(Exercise brief)
Find the line holding "Плиты покрытий 1,5 x 6" in the entries below. Give it again exactly, along with every line after it up to and including the line holding "мы должны был".

(Working data)
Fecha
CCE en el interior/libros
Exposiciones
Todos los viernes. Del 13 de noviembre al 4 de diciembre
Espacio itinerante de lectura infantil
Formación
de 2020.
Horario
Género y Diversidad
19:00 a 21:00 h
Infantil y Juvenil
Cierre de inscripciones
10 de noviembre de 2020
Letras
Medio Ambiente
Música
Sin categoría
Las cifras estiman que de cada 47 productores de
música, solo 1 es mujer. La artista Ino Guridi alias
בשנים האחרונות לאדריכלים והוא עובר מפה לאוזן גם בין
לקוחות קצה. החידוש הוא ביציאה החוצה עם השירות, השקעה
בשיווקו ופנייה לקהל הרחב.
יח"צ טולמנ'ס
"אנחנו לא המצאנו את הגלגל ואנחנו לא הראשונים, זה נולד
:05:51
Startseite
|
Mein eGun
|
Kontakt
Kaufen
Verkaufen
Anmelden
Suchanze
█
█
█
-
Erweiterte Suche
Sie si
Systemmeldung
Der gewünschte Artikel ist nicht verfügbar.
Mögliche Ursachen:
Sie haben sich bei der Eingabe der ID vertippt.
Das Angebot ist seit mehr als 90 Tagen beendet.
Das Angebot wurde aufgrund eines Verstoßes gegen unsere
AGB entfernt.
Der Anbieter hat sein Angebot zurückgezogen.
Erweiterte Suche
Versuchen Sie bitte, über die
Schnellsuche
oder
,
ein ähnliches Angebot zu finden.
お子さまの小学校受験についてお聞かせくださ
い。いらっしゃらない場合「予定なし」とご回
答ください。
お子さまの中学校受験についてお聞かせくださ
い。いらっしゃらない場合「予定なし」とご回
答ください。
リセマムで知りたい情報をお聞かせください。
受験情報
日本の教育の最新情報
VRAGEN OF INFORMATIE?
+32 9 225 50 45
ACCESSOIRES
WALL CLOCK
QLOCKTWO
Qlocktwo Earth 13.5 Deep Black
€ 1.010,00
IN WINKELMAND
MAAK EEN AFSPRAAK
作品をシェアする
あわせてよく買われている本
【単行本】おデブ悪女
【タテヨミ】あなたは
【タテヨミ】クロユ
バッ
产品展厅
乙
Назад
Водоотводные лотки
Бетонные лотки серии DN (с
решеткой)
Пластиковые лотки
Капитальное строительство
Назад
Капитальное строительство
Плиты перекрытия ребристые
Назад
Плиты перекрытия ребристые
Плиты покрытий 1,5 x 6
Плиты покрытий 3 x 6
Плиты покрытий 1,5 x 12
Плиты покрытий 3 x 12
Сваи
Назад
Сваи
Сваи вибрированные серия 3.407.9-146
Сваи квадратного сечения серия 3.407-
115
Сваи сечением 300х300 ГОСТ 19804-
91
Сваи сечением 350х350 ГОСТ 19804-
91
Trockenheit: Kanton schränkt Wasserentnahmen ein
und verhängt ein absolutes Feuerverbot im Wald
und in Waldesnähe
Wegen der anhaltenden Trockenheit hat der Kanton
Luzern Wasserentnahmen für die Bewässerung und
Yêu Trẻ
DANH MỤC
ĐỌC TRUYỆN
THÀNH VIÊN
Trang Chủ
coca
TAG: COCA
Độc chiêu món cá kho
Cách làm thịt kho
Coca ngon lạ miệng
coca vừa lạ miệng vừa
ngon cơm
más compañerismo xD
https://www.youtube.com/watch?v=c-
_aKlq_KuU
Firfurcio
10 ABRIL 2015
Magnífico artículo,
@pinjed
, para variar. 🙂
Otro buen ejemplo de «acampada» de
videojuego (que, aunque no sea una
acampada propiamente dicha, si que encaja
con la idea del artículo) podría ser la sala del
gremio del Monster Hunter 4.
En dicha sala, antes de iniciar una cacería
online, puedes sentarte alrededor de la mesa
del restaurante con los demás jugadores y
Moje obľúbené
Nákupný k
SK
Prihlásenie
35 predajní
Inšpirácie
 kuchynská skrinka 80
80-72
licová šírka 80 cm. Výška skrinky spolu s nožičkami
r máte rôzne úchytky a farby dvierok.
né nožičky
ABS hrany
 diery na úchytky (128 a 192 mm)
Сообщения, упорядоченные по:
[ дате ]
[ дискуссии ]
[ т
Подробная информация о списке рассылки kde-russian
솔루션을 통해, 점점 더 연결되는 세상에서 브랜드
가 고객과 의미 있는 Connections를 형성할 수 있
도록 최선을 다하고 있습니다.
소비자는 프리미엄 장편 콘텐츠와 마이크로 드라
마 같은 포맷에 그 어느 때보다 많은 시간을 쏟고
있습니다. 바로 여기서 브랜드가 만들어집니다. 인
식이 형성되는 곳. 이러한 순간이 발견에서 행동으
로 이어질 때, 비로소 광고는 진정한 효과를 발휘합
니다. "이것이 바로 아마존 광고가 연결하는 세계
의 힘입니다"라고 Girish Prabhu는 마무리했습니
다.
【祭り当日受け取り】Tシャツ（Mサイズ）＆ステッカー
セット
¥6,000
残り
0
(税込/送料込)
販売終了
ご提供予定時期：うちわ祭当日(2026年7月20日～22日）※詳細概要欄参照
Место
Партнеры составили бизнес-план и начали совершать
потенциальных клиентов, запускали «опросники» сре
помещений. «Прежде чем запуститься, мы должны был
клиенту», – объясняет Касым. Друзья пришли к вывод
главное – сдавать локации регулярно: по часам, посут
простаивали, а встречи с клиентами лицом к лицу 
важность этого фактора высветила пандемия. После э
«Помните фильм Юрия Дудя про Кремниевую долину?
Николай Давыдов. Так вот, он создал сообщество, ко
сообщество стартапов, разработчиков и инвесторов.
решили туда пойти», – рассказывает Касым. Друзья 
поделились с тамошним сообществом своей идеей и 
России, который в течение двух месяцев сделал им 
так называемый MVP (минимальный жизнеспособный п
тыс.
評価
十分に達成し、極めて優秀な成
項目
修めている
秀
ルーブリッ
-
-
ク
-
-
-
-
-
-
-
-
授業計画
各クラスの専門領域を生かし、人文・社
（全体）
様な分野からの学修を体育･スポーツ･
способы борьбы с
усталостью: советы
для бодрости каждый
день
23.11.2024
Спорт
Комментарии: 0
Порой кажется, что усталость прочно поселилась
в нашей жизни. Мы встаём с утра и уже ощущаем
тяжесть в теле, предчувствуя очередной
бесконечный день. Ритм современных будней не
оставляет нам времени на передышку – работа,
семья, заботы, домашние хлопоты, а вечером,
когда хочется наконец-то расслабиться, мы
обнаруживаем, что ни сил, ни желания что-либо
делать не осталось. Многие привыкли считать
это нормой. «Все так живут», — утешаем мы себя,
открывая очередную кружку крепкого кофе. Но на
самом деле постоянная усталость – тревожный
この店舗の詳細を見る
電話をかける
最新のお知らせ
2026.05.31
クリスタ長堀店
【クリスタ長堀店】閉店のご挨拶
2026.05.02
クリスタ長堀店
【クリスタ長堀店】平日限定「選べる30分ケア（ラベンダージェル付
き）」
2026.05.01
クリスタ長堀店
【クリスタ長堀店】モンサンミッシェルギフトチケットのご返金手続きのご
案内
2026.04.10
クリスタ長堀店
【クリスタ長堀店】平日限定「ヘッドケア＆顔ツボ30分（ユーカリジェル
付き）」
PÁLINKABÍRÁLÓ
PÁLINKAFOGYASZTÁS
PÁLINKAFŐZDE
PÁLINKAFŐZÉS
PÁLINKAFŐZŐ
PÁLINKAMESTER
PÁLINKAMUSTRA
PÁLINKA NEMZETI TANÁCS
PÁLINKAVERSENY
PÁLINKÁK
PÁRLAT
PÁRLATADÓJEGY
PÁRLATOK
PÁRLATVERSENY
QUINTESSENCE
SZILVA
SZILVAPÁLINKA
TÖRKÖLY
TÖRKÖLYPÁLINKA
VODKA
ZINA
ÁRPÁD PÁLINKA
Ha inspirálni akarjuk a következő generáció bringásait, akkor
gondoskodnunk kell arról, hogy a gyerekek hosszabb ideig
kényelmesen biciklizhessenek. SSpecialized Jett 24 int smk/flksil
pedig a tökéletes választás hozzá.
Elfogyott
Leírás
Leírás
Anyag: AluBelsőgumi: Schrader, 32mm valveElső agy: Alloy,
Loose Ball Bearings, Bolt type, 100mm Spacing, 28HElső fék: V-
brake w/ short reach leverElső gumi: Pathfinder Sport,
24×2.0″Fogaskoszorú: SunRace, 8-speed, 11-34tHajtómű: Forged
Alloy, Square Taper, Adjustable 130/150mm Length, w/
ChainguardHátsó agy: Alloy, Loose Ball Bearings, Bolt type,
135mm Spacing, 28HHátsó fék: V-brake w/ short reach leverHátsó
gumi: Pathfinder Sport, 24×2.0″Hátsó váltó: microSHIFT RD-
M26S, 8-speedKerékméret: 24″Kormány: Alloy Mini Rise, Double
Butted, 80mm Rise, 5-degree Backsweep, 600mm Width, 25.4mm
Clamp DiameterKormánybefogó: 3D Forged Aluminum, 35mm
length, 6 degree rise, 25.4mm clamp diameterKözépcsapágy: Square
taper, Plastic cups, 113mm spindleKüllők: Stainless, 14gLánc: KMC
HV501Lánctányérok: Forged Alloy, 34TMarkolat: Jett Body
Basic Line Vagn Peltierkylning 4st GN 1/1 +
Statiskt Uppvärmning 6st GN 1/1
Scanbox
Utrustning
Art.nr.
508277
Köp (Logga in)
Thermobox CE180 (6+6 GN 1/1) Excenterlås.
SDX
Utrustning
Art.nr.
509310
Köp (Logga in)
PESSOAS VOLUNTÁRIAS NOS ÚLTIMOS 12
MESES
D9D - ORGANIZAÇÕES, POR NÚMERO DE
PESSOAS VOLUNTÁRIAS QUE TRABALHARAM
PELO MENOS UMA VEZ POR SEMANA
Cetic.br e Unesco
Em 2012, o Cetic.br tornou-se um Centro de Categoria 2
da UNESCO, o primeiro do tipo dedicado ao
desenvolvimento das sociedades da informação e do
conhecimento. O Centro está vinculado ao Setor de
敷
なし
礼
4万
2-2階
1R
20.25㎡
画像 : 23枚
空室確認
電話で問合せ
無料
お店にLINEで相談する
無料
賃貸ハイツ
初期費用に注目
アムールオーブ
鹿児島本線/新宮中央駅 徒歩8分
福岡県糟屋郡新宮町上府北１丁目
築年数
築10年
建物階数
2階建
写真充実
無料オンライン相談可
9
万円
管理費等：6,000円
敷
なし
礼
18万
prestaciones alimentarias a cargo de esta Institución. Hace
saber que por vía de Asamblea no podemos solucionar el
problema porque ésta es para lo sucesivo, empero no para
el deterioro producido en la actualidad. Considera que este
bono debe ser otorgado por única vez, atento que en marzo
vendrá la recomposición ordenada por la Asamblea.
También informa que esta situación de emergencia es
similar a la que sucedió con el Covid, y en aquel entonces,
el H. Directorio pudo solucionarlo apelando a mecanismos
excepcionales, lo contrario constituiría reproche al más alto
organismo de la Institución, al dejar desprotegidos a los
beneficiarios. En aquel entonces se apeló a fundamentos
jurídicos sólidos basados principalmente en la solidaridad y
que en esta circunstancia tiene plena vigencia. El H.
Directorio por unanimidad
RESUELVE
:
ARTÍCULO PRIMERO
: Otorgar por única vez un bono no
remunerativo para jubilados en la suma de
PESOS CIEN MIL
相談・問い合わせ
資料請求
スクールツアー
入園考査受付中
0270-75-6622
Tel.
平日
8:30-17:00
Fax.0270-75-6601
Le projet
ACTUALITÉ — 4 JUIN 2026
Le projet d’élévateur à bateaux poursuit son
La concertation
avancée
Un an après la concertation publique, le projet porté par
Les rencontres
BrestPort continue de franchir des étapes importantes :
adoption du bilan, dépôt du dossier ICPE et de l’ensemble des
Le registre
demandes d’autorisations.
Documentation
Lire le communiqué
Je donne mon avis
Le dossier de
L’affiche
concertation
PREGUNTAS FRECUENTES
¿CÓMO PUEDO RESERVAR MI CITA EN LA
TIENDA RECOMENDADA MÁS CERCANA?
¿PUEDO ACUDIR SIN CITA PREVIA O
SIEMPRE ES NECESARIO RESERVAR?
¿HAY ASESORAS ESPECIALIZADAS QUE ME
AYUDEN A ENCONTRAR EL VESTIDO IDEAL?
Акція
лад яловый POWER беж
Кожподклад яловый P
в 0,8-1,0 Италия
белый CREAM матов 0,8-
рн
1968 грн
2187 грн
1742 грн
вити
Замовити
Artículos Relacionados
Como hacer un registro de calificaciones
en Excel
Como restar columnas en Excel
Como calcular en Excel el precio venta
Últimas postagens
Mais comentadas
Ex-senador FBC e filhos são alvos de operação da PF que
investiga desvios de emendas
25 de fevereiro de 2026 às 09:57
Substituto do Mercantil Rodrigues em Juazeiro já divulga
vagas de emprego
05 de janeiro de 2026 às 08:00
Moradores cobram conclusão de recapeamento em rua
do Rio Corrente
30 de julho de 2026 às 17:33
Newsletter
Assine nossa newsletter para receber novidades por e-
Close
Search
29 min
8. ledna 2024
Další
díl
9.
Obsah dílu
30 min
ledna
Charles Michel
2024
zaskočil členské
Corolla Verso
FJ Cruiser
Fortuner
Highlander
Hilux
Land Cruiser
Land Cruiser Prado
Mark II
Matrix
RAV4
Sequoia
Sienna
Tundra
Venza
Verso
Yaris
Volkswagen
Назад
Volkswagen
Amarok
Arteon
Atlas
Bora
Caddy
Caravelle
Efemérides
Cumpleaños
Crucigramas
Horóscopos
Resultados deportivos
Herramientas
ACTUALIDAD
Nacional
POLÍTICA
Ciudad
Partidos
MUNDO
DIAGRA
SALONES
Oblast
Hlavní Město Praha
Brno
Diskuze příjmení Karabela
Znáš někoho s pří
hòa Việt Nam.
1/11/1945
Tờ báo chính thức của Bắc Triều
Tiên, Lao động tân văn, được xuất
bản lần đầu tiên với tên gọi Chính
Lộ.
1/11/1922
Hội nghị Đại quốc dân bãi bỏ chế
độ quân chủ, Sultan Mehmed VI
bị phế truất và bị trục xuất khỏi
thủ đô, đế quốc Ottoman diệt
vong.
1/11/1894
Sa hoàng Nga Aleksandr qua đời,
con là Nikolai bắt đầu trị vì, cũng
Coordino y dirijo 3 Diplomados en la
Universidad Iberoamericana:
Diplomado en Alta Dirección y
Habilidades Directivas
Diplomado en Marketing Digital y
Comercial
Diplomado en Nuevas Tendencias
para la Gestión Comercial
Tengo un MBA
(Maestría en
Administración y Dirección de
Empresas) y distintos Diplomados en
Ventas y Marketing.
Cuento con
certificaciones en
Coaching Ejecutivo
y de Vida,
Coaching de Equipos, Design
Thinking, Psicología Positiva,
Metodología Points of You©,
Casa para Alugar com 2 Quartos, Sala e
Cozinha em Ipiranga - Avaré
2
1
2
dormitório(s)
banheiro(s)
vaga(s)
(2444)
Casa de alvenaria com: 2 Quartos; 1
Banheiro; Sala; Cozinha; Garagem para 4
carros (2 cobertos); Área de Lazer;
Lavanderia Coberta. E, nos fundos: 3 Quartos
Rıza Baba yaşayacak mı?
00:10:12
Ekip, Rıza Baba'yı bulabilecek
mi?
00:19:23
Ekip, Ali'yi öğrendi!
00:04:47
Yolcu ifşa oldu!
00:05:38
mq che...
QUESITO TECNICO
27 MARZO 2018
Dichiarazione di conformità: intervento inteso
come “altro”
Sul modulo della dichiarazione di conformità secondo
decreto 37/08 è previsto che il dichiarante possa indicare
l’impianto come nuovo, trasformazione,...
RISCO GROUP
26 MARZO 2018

(Reply to the task)
Плиты покрытий 1,5 x 6
Плиты покрытий 3 x 6
Плиты покрытий 1,5 x 12
Плиты покрытий 3 x 12
Сваи
Назад
Сваи
Сваи вибрированные серия 3.407.9-146
Сваи квадратного сечения серия 3.407-
115
Сваи сечением 300х300 ГОСТ 19804-
91
Сваи сечением 350х350 ГОСТ 19804-
91
Trockenheit: Kanton schränkt Wasserentnahmen ein
und verhängt ein absolutes Feuerverbot im Wald
und in Waldesnähe
Wegen der anhaltenden Trockenheit hat der Kanton
Luzern Wasserentnahmen für die Bewässerung und
Yêu Trẻ
DANH MỤC
ĐỌC TRUYỆN
THÀNH VIÊN
Trang Chủ
coca
TAG: COCA
Độc chiêu món cá kho
Cách làm thịt kho
Coca ngon lạ miệng
coca vừa lạ miệng vừa
ngon cơm
más compañerismo xD
https://www.youtube.com/watch?v=c-
_aKlq_KuU
Firfurcio
10 ABRIL 2015
Magnífico artículo,
@pinjed
, para variar. 🙂
Otro buen ejemplo de «acampada» de
videojuego (que, aunque no sea una
acampada propiamente dicha, si que encaja
con la idea del artículo) podría ser la sala del
gremio del Monster Hunter 4.
En dicha sala, antes de iniciar una cacería
online, puedes sentarte alrededor de la mesa
del restaurante con los demás jugadores y
Moje obľúbené
Nákupný k
SK
Prihlásenie
35 predajní
Inšpirácie
 kuchynská skrinka 80
80-72
licová šírka 80 cm. Výška skrinky spolu s nožičkami
r máte rôzne úchytky a farby dvierok.
né nožičky
ABS hrany
 diery na úchytky (128 a 192 mm)
Сообщения, упорядоченные по:
[ дате ]
[ дискуссии ]
[ т
Подробная информация о списке рассылки kde-russian
솔루션을 통해, 점점 더 연결되는 세상에서 브랜드
가 고객과 의미 있는 Connections를 형성할 수 있
도록 최선을 다하고 있습니다.
소비자는 프리미엄 장편 콘텐츠와 마이크로 드라
마 같은 포맷에 그 어느 때보다 많은 시간을 쏟고
있습니다. 바로 여기서 브랜드가 만들어집니다. 인
식이 형성되는 곳. 이러한 순간이 발견에서 행동으
로 이어질 때, 비로소 광고는 진정한 효과를 발휘합
니다. "이것이 바로 아마존 광고가 연결하는 세계
의 힘입니다"라고 Girish Prabhu는 마무리했습니
다.
【祭り当日受け取り】Tシャツ（Mサイズ）＆ステッカー
セット
¥6,000
残り
0
(税込/送料込)
販売終了
ご提供予定時期：うちわ祭当日(2026年7月20日～22日）※詳細概要欄参照
Место
Партнеры составили бизнес-план и начали совершать
потенциальных клиентов, запускали «опросники» сре
помещений. «Прежде чем запуститься, мы должны был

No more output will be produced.